** Opening SUPPLIED RECORDS block **
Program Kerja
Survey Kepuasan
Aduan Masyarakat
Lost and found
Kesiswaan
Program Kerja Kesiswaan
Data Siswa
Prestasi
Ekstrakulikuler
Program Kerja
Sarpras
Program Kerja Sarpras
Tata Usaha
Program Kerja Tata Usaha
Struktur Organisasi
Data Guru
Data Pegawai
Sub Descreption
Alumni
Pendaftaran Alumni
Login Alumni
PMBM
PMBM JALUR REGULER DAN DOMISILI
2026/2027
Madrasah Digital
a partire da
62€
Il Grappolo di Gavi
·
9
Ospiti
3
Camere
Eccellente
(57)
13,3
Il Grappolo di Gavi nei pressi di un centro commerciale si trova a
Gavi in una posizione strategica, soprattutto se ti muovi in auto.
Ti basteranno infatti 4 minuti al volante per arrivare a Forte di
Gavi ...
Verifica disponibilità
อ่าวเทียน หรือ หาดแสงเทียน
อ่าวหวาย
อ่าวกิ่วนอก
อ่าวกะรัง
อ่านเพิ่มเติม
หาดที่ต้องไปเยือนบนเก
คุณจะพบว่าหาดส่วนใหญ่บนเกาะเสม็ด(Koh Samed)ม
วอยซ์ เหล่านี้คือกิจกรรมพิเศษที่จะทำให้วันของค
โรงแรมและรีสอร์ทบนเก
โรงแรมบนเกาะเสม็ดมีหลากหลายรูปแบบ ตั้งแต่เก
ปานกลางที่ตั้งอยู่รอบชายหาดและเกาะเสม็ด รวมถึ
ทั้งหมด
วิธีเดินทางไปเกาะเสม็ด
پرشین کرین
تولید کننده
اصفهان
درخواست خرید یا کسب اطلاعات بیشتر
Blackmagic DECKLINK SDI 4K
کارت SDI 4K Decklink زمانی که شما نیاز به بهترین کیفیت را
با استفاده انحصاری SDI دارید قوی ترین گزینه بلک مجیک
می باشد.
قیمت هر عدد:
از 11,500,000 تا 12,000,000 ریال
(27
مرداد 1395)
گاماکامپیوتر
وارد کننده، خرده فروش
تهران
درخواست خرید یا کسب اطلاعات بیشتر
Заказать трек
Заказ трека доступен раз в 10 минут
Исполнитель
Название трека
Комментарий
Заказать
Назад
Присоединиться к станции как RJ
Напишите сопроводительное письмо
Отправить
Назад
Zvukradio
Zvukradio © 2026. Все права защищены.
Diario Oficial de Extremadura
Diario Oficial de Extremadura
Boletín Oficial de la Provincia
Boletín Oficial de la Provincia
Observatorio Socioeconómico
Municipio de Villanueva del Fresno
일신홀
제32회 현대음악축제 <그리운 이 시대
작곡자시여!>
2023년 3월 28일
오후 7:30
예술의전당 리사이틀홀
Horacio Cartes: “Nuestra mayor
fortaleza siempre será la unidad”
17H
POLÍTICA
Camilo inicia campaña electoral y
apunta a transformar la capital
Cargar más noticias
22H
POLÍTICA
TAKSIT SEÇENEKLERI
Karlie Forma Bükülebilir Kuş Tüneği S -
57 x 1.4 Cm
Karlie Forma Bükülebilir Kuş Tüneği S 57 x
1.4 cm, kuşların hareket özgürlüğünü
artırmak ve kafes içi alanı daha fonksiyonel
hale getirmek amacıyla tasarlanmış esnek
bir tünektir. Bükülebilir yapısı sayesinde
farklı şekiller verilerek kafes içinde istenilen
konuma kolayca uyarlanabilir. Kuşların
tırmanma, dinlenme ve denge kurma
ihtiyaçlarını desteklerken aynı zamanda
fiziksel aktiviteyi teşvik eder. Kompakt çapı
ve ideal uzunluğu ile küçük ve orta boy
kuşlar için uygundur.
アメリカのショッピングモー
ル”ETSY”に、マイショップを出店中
** Closing SUPPLIED RECORDS block **
■ WRITTEN TASK
When you find a line in the records that contains the word "Karlie", copy it.

■ RESPONSE TO THE EXERCISE
Karlie Forma Bükülebilir Kuş Tüneği S -
Karlie Forma Bükülebilir Kuş Tüneği S 57 x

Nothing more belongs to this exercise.